- [GOAL OF THE EXERCISE]
Write out again, please, the records below from the first line to the line holding "Design Guidelines and MCP", inclusive, and nothing else.

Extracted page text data
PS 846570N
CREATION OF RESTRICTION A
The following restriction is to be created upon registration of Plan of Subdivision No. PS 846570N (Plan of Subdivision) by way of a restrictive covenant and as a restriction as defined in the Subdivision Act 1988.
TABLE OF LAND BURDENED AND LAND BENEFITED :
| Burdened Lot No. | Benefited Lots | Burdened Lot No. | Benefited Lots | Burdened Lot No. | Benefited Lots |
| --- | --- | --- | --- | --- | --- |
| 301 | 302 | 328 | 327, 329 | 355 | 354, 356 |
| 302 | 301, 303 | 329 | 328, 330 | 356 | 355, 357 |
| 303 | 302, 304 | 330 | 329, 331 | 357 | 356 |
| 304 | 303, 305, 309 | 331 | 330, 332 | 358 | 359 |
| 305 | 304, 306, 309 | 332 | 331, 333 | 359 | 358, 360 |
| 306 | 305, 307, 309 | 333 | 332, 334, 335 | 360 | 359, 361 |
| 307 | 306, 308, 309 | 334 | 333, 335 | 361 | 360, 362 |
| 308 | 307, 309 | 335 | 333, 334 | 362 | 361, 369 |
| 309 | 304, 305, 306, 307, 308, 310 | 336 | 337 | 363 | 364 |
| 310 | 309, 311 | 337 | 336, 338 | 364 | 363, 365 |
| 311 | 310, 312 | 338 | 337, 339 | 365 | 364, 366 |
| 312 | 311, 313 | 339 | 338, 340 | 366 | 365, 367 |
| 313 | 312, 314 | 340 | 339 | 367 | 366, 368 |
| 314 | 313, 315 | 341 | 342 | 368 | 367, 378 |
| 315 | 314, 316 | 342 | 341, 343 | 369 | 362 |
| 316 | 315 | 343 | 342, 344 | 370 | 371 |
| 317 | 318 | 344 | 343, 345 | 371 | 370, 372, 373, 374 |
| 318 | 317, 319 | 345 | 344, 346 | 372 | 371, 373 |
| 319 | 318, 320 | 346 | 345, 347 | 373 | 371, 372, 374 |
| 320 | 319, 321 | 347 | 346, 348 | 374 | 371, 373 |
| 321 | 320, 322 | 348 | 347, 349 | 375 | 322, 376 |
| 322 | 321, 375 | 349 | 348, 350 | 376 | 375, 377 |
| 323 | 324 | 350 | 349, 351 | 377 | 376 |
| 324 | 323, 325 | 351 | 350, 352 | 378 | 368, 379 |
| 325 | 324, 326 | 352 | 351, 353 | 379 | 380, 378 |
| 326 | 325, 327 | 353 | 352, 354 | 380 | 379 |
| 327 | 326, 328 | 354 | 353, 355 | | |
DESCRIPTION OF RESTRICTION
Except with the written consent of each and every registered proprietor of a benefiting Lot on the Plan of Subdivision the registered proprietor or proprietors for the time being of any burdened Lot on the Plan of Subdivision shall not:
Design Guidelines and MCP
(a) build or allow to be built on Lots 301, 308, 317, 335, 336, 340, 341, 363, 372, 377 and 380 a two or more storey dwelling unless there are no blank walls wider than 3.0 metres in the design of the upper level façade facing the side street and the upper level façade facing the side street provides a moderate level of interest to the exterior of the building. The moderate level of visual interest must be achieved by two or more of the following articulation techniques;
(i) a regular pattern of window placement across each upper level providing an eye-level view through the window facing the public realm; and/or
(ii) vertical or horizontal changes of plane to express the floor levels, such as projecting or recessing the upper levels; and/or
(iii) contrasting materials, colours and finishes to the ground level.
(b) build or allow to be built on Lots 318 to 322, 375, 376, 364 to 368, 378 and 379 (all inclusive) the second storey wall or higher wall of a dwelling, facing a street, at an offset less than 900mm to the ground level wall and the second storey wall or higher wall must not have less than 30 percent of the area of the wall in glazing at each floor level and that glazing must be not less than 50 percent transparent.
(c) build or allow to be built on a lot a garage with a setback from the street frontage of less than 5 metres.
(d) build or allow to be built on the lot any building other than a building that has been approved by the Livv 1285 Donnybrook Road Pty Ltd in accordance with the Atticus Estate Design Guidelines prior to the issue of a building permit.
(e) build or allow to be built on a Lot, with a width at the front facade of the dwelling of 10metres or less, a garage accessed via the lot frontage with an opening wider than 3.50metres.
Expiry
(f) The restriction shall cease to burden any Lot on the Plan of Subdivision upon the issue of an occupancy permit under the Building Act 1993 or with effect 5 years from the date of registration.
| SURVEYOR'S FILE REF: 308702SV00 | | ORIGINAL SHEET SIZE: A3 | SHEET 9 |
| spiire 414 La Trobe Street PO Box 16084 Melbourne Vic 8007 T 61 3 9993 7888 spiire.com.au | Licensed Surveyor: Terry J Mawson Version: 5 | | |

- [WORKED SOLUTION]
PS 846570N
CREATION OF RESTRICTION A
The following restriction is to be created upon registration of Plan of Subdivision No. PS 846570N (Plan of Subdivision) by way of a restrictive covenant and as a restriction as defined in the Subdivision Act 1988.
TABLE OF LAND BURDENED AND LAND BENEFITED :
| Burdened Lot No. | Benefited Lots | Burdened Lot No. | Benefited Lots | Burdened Lot No. | Benefited Lots |
| --- | --- | --- | --- | --- | --- |
| 301 | 302 | 328 | 327, 329 | 355 | 354, 356 |
| 302 | 301, 303 | 329 | 328, 330 | 356 | 355, 357 |
| 303 | 302, 304 | 330 | 329, 331 | 357 | 356 |
| 304 | 303, 305, 309 | 331 | 330, 332 | 358 | 359 |
| 305 | 304, 306, 309 | 332 | 331, 333 | 359 | 358, 360 |
| 306 | 305, 307, 309 | 333 | 332, 334, 335 | 360 | 359, 361 |
| 307 | 306, 308, 309 | 334 | 333, 335 | 361 | 360, 362 |
| 308 | 307, 309 | 335 | 333, 334 | 362 | 361, 369 |
| 309 | 304, 305, 306, 307, 308, 310 | 336 | 337 | 363 | 364 |
| 310 | 309, 311 | 337 | 336, 338 | 364 | 363, 365 |
| 311 | 310, 312 | 338 | 337, 339 | 365 | 364, 366 |
| 312 | 311, 313 | 339 | 338, 340 | 366 | 365, 367 |
| 313 | 312, 314 | 340 | 339 | 367 | 366, 368 |
| 314 | 313, 315 | 341 | 342 | 368 | 367, 378 |
| 315 | 314, 316 | 342 | 341, 343 | 369 | 362 |
| 316 | 315 | 343 | 342, 344 | 370 | 371 |
| 317 | 318 | 344 | 343, 345 | 371 | 370, 372, 373, 374 |
| 318 | 317, 319 | 345 | 344, 346 | 372 | 371, 373 |
| 319 | 318, 320 | 346 | 345, 347 | 373 | 371, 372, 374 |
| 320 | 319, 321 | 347 | 346, 348 | 374 | 371, 373 |
| 321 | 320, 322 | 348 | 347, 349 | 375 | 322, 376 |
| 322 | 321, 375 | 349 | 348, 350 | 376 | 375, 377 |
| 323 | 324 | 350 | 349, 351 | 377 | 376 |
| 324 | 323, 325 | 351 | 350, 352 | 378 | 368, 379 |
| 325 | 324, 326 | 352 | 351, 353 | 379 | 380, 378 |
| 326 | 325, 327 | 353 | 352, 354 | 380 | 379 |
| 327 | 326, 328 | 354 | 353, 355 | | |
DESCRIPTION OF RESTRICTION
Except with the written consent of each and every registered proprietor of a benefiting Lot on the Plan of Subdivision the registered proprietor or proprietors for the time being of any burdened Lot on the Plan of Subdivision shall not:
Design Guidelines and MCP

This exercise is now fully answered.